New method can predict the life of solar cell module

　　Author ：Iflowpower – Portable Power Station Supplier

Solar battery components are exposed to complex environments, and the materials will aging for a long time. Although most solar battery manufacturers ensure the maximum use of the product to customers in 25 years, the general use of the general use is not accurate. Recently, German researchers launched a new set of methods to more accurately predict the use of solar cell components.

The Institute of Material Mechanics, the German Fraunhof Association, published, the ice and snow load, temperature change and wind load will cause mechanical pressure to solar cell modules, so that the material is tightened and stretched, and it will lead to the material fatigue of solar cell modules. In the solar cell module material, the plastic backplane and the battery connecting strip made of fine copper wire are especially fragile, just like constantly returning a paper-shaped needle, it will break at a certain point. In order to clarify the effects of environmental factors on battery components, the researchers measure the impact of battery components by mechanical load.

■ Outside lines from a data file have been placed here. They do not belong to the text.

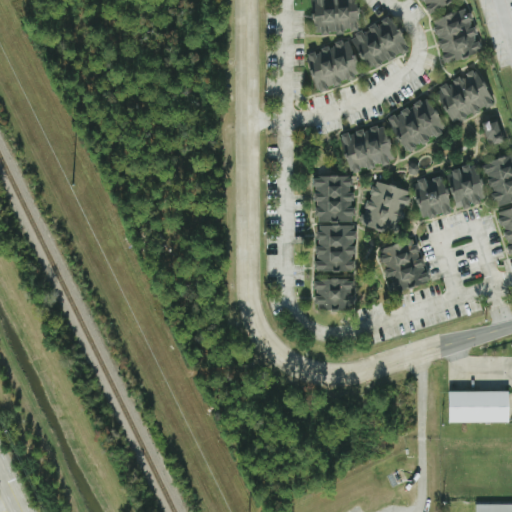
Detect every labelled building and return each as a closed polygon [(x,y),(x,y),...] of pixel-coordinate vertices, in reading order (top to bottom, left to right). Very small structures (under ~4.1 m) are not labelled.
[(361,30),(356,0),(312,0),(317,35),(361,30)] [(421,0),(430,14),(453,0),(421,0)] [(432,21),(446,65),(483,54),(475,27),(473,28),(467,10),(432,21)] [(367,72),(409,52),(393,18),(351,37),(367,72)] [(363,76),(350,40),(306,56),(319,92),(363,76)] [(437,90),(451,124),(495,106),(485,80),(463,89),(459,80),(437,90)] [(447,131),(429,97),(388,119),(406,153),(447,131)] [(506,142),(499,121),(483,126),(491,147),(506,142)] [(351,173),(395,160),(385,124),(341,137),(351,173)] [(511,255),(511,155),(484,163),(497,210),(498,209),(511,255)] [(454,211),(443,174),(414,183),(424,219),(454,211)] [(318,272),(354,270),(354,254),(355,254),(355,240),(358,240),(357,231),(354,231),(352,175),(315,176),(318,272)] [(362,224),(395,233),(399,219),(403,220),(411,190),(373,180),(362,224)] [(381,249),(392,292),(428,282),(417,239),(381,249)] [(316,309),(354,308),(354,288),(355,288),(355,278),(315,279),(316,309)] [(448,392),(448,422),(508,422),(508,392),(448,392)]
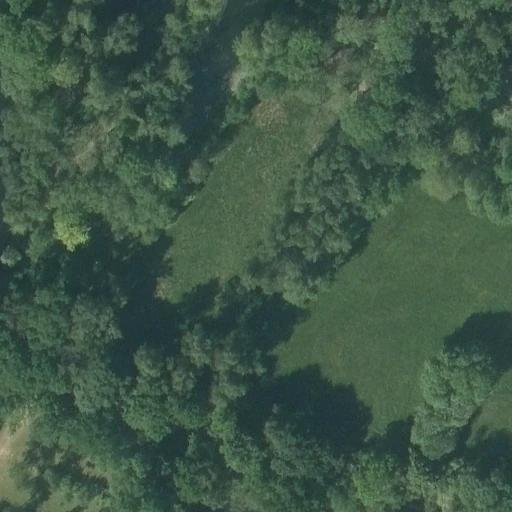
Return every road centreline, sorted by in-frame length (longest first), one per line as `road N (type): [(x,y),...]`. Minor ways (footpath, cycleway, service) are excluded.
road 1 (track): [(215,423),(16,352)]
road 2 (track): [(385,482),(215,423)]
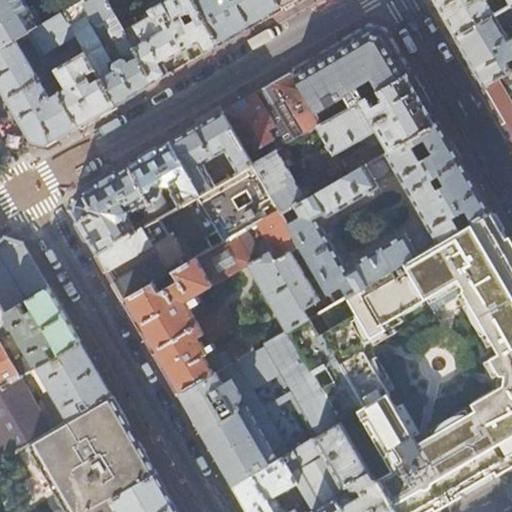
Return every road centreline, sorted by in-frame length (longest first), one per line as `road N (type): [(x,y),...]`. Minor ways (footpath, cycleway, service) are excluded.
road 1 (residential): [(26,191),(355,0)]
road 2 (residential): [(26,191),(215,511)]
road 3 (unclassified): [(511,192),(399,0)]
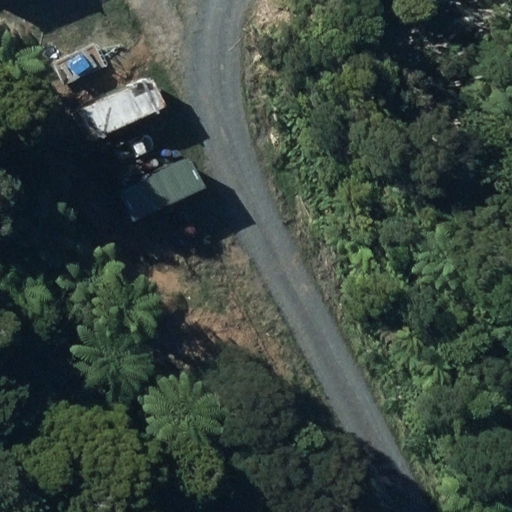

They install a complete solar cell module, which can measure the contraction and expansion of the battery module material according to the resistance change, thereby calculating the mechanical pressure of the battery module material. The researchers found that even if a breeze is enough to make the battery assembly oscillate, and the higher the temperature of the surrounding environment, the more obvious this oscillation is. In addition, the effect of ultraviolet radiation on material fatigue is also exceeded.

Ultraviolet will make synthetic materials hard, more brittle, and will increase oscillation frequency. Based on the on-site measurement results, the researchers established a 3D simulation system. This digital simulation and analog system can infer the long-term impact of environmental factors on battery components, and what mechanical pressure will occur, and the life of battery components will be predicted.

Researchers say this method of combining this measured and simulation not only predicts the service life of solar cell modules, but also for improving the shape, material, etc. of too capable battery components.